Greenpoint, October, 2015

Monday, November 14, 2011


Polish poster
There's a moment early on in The Trip, the moc-doc of Steve Coogan and Rob Brydon on a dining tour of the north of England. They're winding through bucolic country roads through fields wrapped with round-stone walls. "Why are we listening to this?" Rob asks. "It's the soundtrack I've chosen for this landscape," Steve responds. "It's unexpected, you think of that as industrial... associate it with an urban landscape." It's Joy Division, and he's right, and also, characteristically, a really arsehole.  After that, music takes a distant third or fourth place to the dueling Michael Caine and Woody Allen impressions, competitive banter, and, yes, poetry recitations--with the exception of their duet on "The Winner Takes It All."

For a killer road movie soundtrack, you can't beat Jim Jarmusch's Broken Flowers.
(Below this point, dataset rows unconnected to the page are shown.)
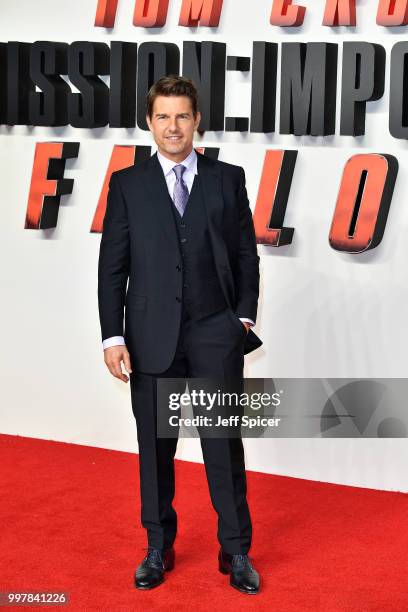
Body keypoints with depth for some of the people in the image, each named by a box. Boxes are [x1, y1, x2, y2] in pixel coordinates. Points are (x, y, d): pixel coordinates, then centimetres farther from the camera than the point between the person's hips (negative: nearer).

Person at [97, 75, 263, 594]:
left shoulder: (228, 178, 5)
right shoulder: (127, 184, 3)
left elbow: (246, 255, 8)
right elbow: (112, 266, 1)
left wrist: (244, 318, -1)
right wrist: (112, 337, -5)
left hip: (217, 335, 0)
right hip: (152, 336, 0)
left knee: (225, 444, 4)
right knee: (155, 446, 9)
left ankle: (236, 551, 17)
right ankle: (158, 548, 24)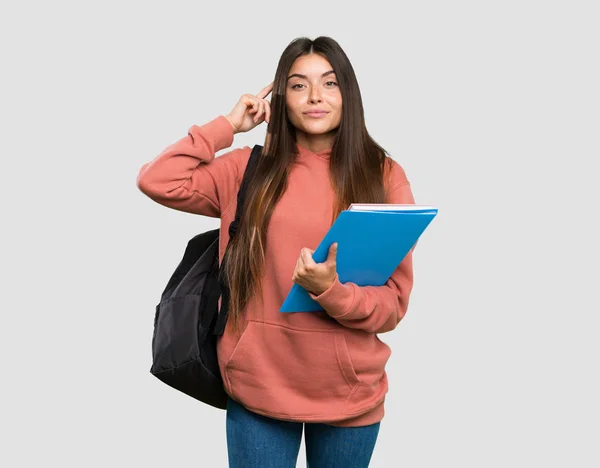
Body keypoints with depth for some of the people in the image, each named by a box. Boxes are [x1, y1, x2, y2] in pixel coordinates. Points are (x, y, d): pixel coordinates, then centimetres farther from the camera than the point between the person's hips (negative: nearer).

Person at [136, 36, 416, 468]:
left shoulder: (384, 176, -3)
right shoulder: (249, 169, 2)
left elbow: (393, 302, -5)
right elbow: (157, 181, -8)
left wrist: (331, 291, -24)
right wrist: (228, 125, -3)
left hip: (348, 392, 0)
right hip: (258, 386, 0)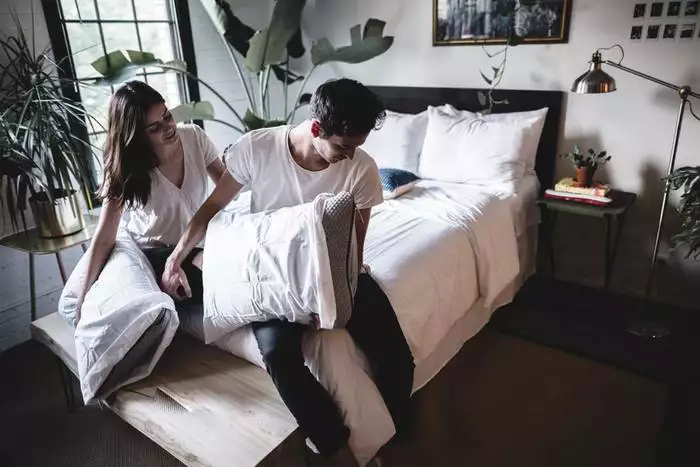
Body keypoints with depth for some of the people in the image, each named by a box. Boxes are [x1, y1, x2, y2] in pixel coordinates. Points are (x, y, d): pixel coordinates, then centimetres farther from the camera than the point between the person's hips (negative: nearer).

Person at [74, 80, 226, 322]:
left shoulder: (194, 136, -9)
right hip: (152, 253, -4)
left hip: (199, 241, 4)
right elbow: (104, 238, -18)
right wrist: (84, 295, -22)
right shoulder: (126, 169, -16)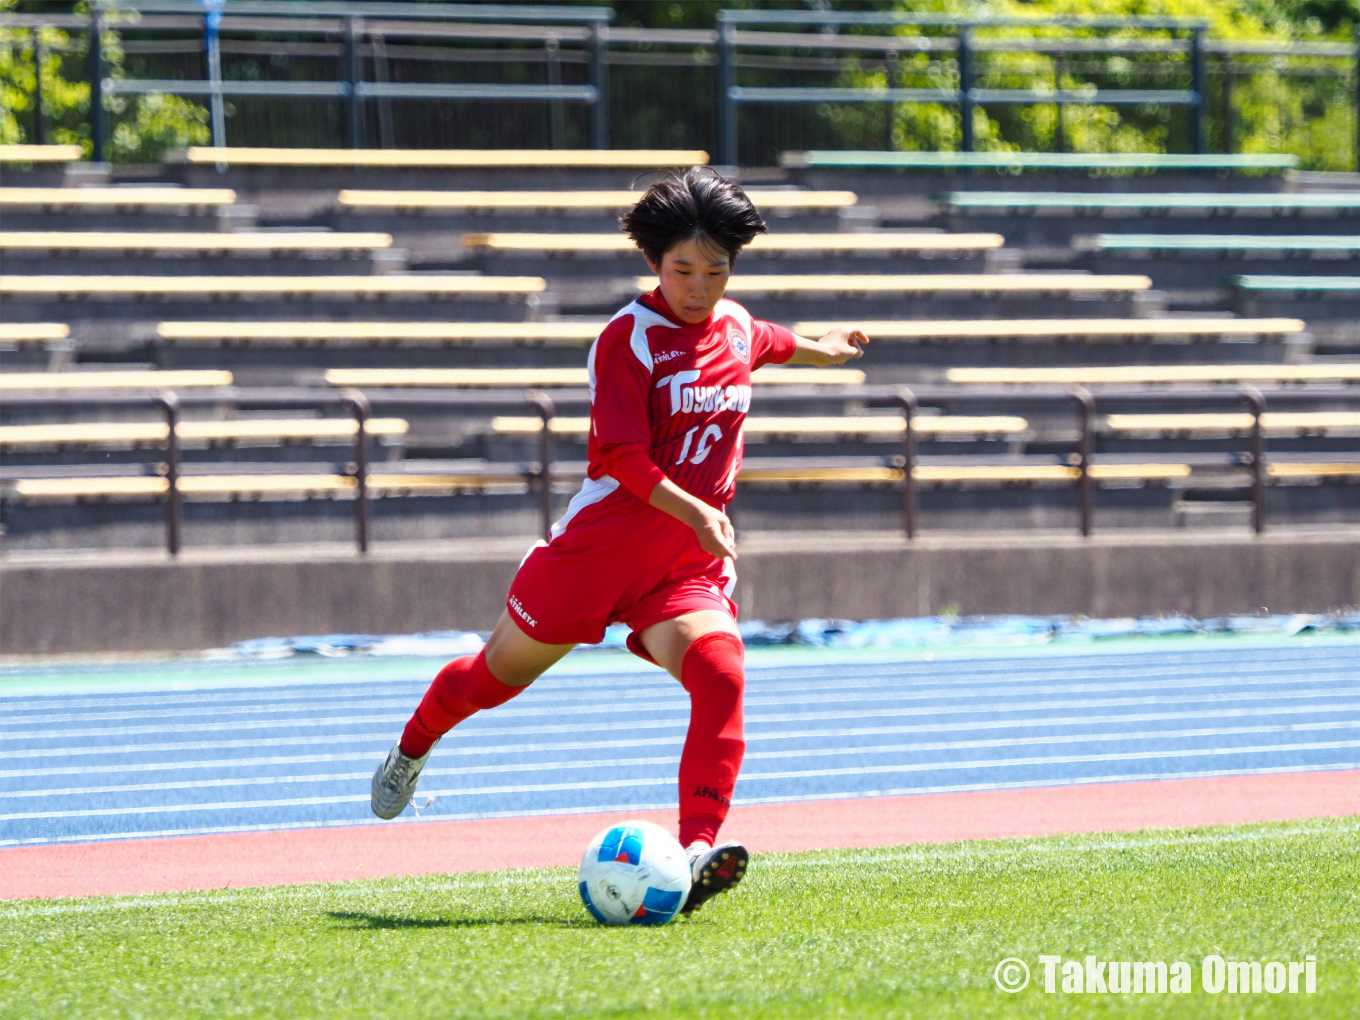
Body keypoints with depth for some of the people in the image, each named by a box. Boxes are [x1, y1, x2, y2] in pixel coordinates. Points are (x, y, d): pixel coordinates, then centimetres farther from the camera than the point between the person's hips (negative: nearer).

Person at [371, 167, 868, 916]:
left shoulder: (736, 328, 7)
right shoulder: (628, 338, -13)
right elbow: (623, 456, -21)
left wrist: (819, 348, 52)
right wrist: (695, 512, -32)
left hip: (688, 565, 4)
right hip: (600, 545, -4)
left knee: (720, 673, -25)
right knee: (503, 671, 14)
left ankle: (698, 853, -37)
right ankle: (414, 746, 47)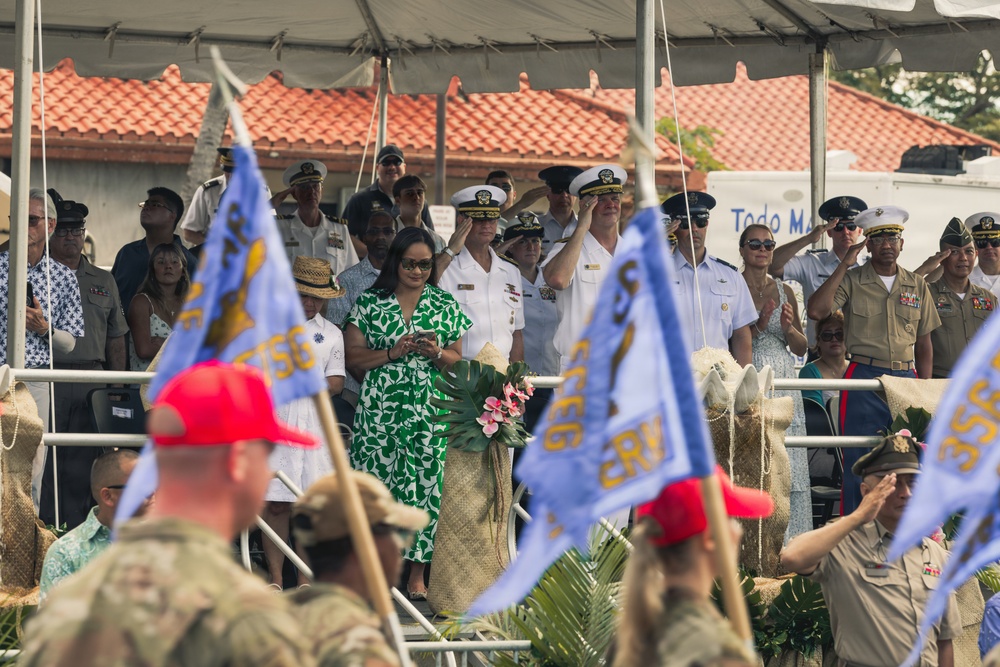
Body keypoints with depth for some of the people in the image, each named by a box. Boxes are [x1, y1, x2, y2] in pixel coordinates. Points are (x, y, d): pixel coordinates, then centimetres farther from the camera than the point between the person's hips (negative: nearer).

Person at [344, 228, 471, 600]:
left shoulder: (445, 306, 11)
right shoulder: (370, 303, 6)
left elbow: (460, 359, 12)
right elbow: (353, 357, 3)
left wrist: (436, 353, -8)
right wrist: (393, 352, -11)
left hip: (430, 412, 1)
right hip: (380, 411, -1)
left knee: (427, 483, -3)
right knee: (379, 481, -6)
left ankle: (417, 575, 3)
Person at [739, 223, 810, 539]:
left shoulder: (784, 291, 15)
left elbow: (801, 348, 15)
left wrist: (788, 327, -4)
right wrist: (757, 326, -16)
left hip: (783, 385, 4)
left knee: (788, 465, -3)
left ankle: (787, 537, 0)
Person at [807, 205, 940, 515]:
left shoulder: (917, 286, 12)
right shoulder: (852, 281, 2)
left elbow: (924, 343, 15)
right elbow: (816, 310, -15)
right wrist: (844, 266, -12)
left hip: (906, 379, 3)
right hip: (863, 379, -3)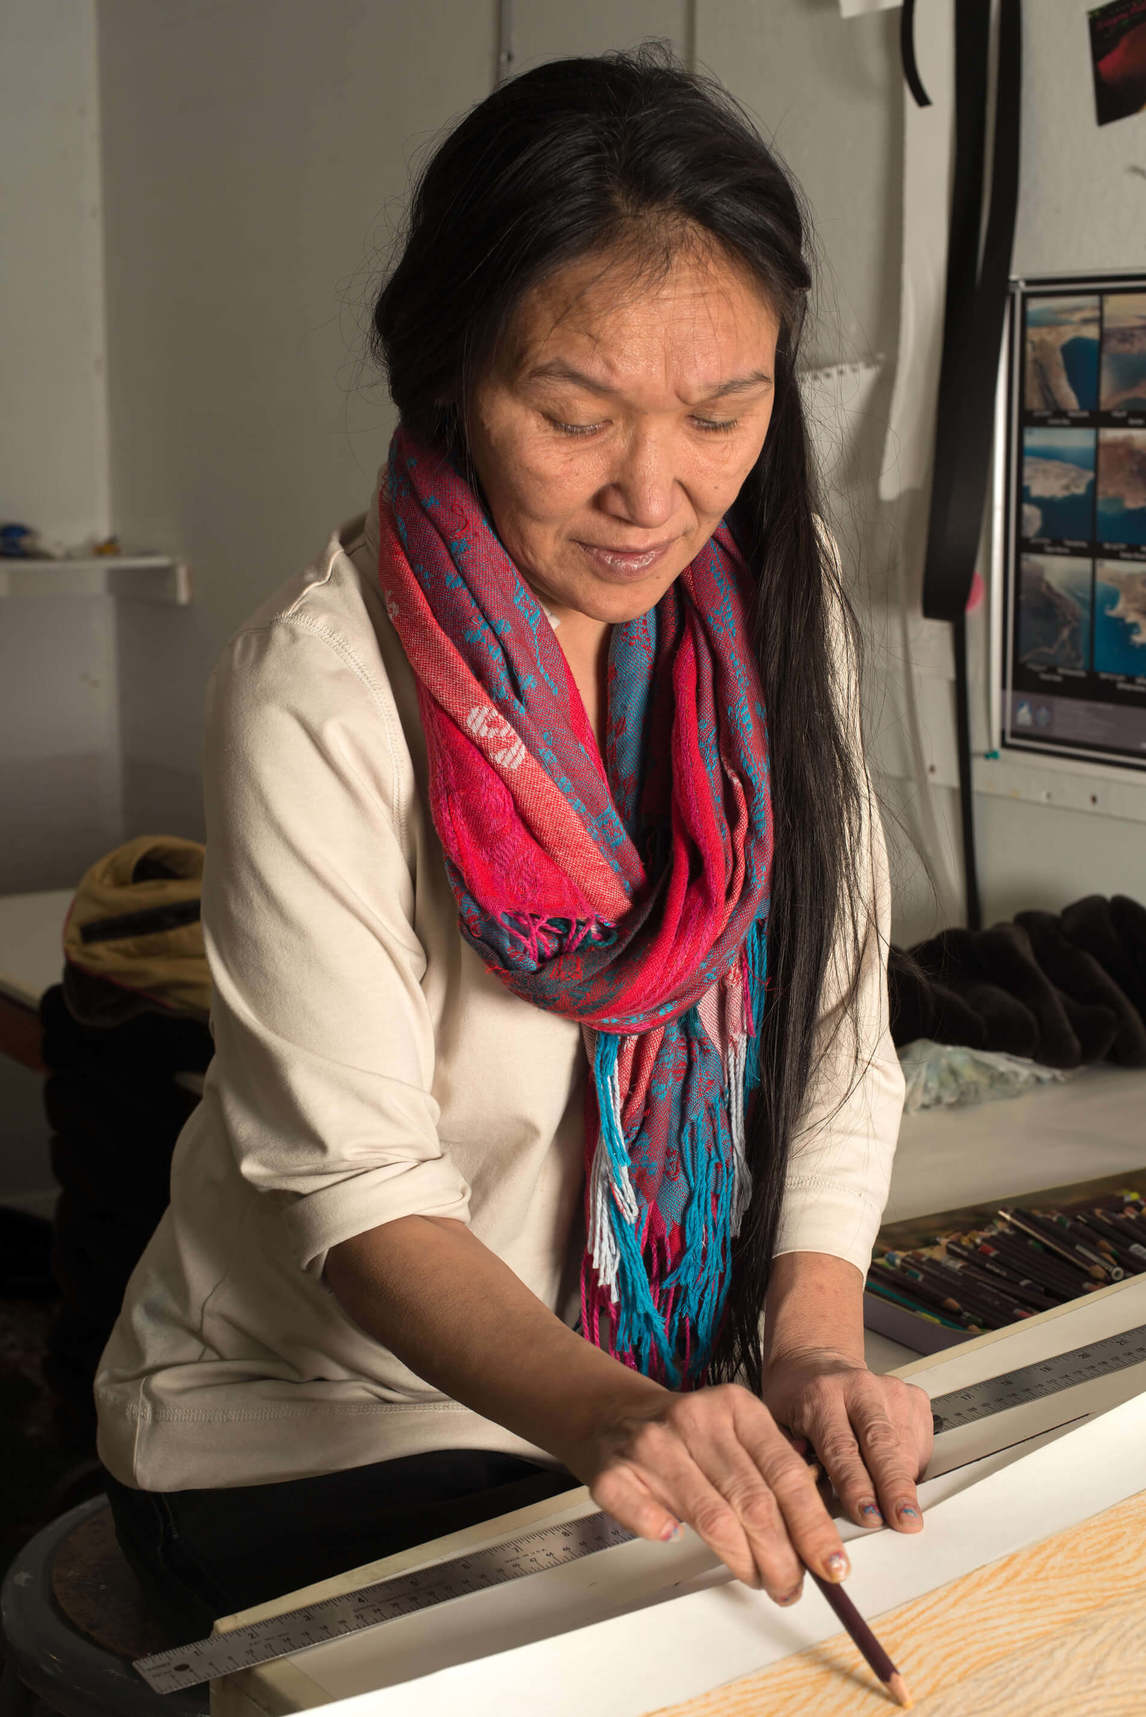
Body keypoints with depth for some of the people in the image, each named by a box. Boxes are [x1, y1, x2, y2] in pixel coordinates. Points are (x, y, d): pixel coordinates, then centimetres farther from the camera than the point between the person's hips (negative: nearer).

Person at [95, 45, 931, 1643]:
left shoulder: (775, 599, -3)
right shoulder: (320, 687, -20)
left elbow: (834, 1033, -2)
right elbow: (354, 1183, -22)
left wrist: (816, 1338, -17)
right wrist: (609, 1417, -39)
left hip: (678, 1396, 5)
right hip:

Don (Bill Murray) reluctantly tracks down old girlfriends, to solve a mystery more compelling to his Ethiopian neighbor (Jeffrey Wright) than to him. In fact, it's Winston who more or less puts the whole trip together, from looking up addresses, to renting the cars and printing out the maps, to making the CD Donnie plays as he none too excitedly drives from one encounter to the next. The music on the CD is Ethiopian jazz, mostly by Mulatu Astatke and his band. And it's great.

The trailer gives you a taste of Mulatu Atake before segueing to a fine Holly Golightly song. Watch the whole thing on Netflix instantly. Get the soundtrack! (You can also watch The Trip on Netflix.)